Pour l’ambassadeur de France en Russie, Pierre Levy, l’analyse de l’Europe au prisme du conflit en Ukraine est un moment tellurique, qui débouche sur une crise longue, une guerre européenne et un effet de souffle mondial.

L’Europe fait preuve d’unité, tant dans la mobilisation de ressources avec près de 80 milliards d’euros mobilisés pour les Ukrainiens que dans les sanctions de la Russie avec 11 paquets adoptés à l’unanimité ; alors que la relation à la Russie était l’un des sujets les plus diviseurs dans l’UE, une vulnérabilité autant qu’une force que les Européens ont su gérer en réduisant temporairement les divergences.

Les principaux défis de l’Europe visent à :

  1. Résister à la guerre afin de restaurer la stabilité stratégique ;
  2. Ne pas être polarisé, ni géographiquement, il n’y a pas que l’Est, mais aussi l’Asie, l’Afrique, l’Indopacifique, ni thématiquement, il n’y a pas que le conflit en Ukraine ;
  3. Veiller aux intérêts européens qui ne sont pas toujours convergents avec les USA ;
  4. Assurer la capacité opérationnelle de l’UE, en particulier sa base industrielle.

Le débat n’est pas désincarné, il dépend de choix politiques, d’élections dans les 27 États-membres, pour une UE plus résiliente, en sécurité, ce qui conditionne tout le reste.
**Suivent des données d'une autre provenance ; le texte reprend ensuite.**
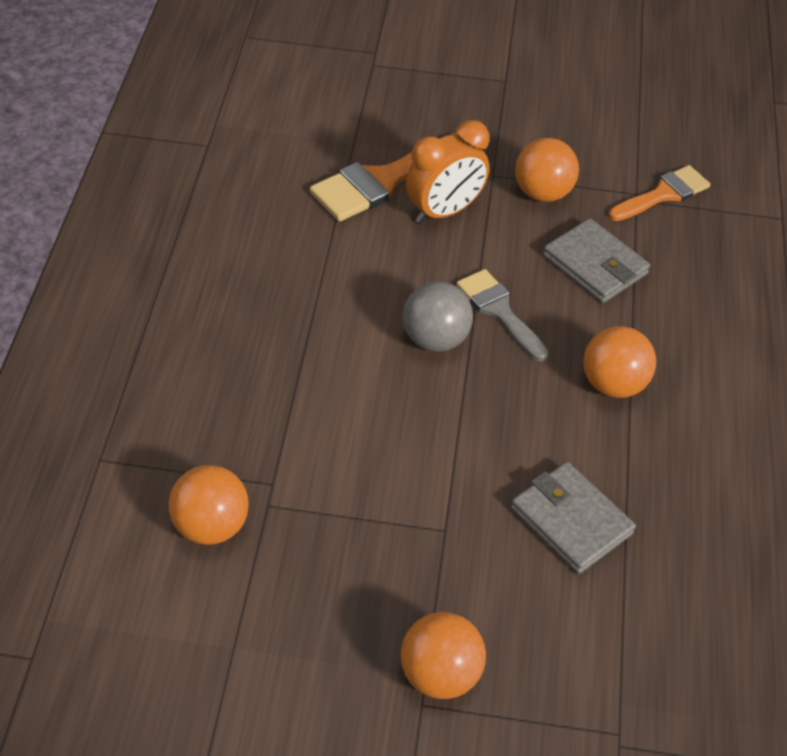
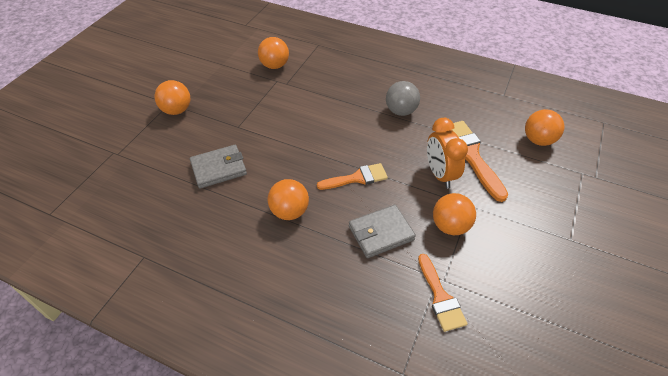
camera: 110 degrees right, 0 degrees up
grey ball [403,281,473,352] -> grey ball moved to [386,81,420,116]
grey brush [456,269,548,362] -> orange brush [317,163,388,190]
none -> orange ball [525,109,564,146]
Les aspirations européennes des peuples autour de l’Europe vont également conditionner l’avenir de l’UE, songeons notamment que les Russes regarderont comment l’Ukraine se relèvera dans l’UE.

Un Européen au cœur brisé

Pour le professeur à l’université de Columbia, Adam Tooze, le panorama n’est pas aussi positif. Certes, on n’a pas eu d’échec sur les dernières années, mais les accords sont toujours difficiles et à la baisse, avec un manque d’ambition.

Considérant les aspects économiques, l’Union européenne n’a pas su bien gérer l’héritage de la crise de l’eurozone qui a frappé les jeunes étranglés par la crise ; l’euro n’est toujours la devise de référence en raison du manque de dettes conjointes et même s’il y aurait une vision politique macro, les choix micro dépendent… de la coalition gouvernementale allemande indécise.

Il s’agit encore et toujours de convaincre les Européens qu’être ensemble est un choix politique avant tout.

Même si l’on ne peut pas prédire les prochaines crises qui vont nous frapper, on sait qu’il s’agira d’une série de chocs qui auront des effets domino avec plusieurs impacts, l’Europe vit à l’ère des polycrises comme le disait déjà Jean-Claude Juncker.

Il nous faut réagir plus rapidement à ces phénomènes inédits, avec une meilleure gouvernance pour gérer les crises et surtout une meilleure organisation de la finance afin d’agir de manière proactive, tangible comme avec les politiques industrielle ou de recherche afin d’insuffler un nouvel essor dans l’économie et de réaliser une réalité encore plus interconnectée.

La chose la plus inspirante de l’Europe, c’est qu’elle existe encore, et qu’elle fait des bonnes choses. Les Européens ont la chance d’avoir l’UE, pour la qualité de vie, ce laboratoire dans l’amélioration des conditions de vie humaine en société, comme son système de santé unique au monde.